The in vitro study using rats was carried out to clarify the hypothesis that nicorandil is denitrated and then may produce nitric oxide (NO) in myocardial mitochondria. In the presence of a NADPH-generating system, [14C]nicorandil, which was incubated in mitochondrial and microsomal fractions of the lung, heart, or liver, was converted to its main denitrated metabolite, SG-86 and other metabolites. Apparent Km and Vmax for nicorandil in mitochondrial and microsomal fractions of the heart were considerably similar to those of the lung, but completely different from those of the liver. It seems that glutathione-S-transferases (GSTs) are not primarily involved in the conversion of nicorandil to SG-86, because a known GST inhibitor, indomethacin, did not affect the nicorandil degradation in the mitochondrial fraction.

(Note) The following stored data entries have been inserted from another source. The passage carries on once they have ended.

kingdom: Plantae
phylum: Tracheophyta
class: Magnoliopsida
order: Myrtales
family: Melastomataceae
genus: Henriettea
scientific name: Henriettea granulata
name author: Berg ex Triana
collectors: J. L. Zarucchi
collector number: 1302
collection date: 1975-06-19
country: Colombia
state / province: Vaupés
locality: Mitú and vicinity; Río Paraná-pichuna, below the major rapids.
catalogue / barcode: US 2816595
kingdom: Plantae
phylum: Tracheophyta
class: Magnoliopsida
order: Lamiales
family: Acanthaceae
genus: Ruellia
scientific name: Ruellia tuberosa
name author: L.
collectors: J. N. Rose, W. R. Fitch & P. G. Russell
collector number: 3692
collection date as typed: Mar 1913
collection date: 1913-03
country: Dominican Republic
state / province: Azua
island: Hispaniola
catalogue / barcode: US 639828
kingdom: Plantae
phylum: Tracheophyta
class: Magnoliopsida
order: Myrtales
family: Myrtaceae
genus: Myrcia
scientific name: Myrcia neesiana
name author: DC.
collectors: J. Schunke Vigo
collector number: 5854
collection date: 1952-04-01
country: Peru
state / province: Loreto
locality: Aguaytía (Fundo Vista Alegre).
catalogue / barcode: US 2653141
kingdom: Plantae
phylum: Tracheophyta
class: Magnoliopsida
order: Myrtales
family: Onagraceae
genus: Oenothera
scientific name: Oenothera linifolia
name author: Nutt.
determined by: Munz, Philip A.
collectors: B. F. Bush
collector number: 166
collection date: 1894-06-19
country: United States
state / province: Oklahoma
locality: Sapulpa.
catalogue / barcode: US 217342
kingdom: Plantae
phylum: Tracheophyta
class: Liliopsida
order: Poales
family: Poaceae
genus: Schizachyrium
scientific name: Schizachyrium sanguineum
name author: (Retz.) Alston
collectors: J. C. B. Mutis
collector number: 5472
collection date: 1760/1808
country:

Nitrite, the stable metabolite of NO, was measured by the Griess reaction. In the presence of an NADPH-generating system, nicorandil significantly increased nitrite production in myocardial mitochondria, but SG-86 did not. These data strongly indicate that nicorandil is metabolized to SG-86 in myocardial mitochondria, then releasing NO, and that GSTs are not primarily responsible for the conversion of nicorandil to SG-86.